» Your instructions
Make an exact copy of the listing underneath, skipping each picture.

» Dataset content
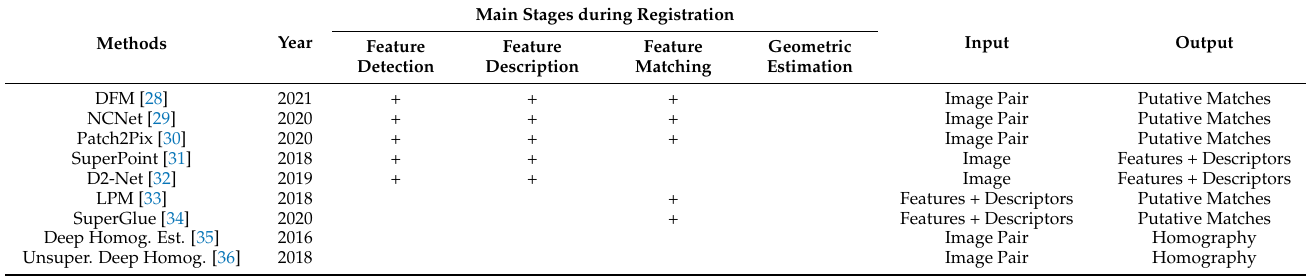
Table 2. A brief overview of state-of-the-art image registration methods. The particular stages that each method handles in the chain of the registration process are also presented along with the inputs and outputs. (+ indicates that the algorithm covers that stage.).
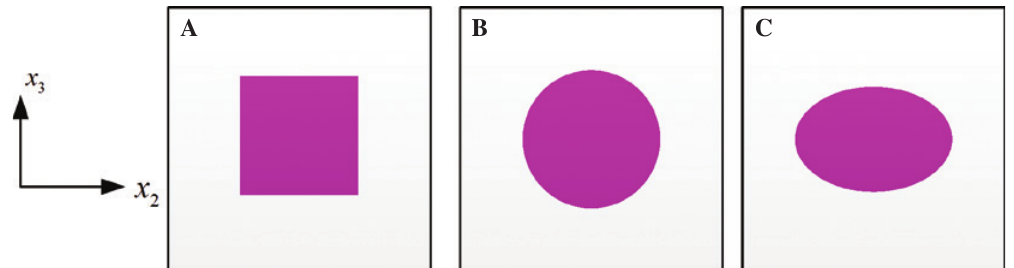
Figure 12: Composite RVE with (A) square, (B) circular and (C) elliptical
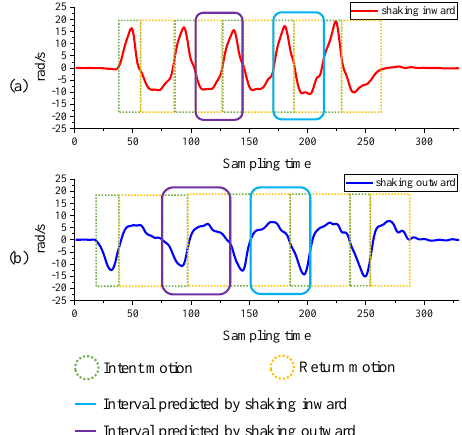
Figure 5. Plot of angular velocity about z -axis in ( a ) shaking inward and ( b ) outward motion data collected from 6 subjects.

» Response to this task
Table 2. A brief overview of state-of-the-art image registration methods. The particular stages that each method handles in the chain of the registration process are also presented along with the inputs and outputs. (+ indicates that the algorithm covers that stage.).
Figure 12: Composite RVE with (A) square, (B) circular and (C) elliptical
Figure 5. Plot of angular velocity about z -axis in ( a ) shaking inward and ( b ) outward motion data collected from 6 subjects.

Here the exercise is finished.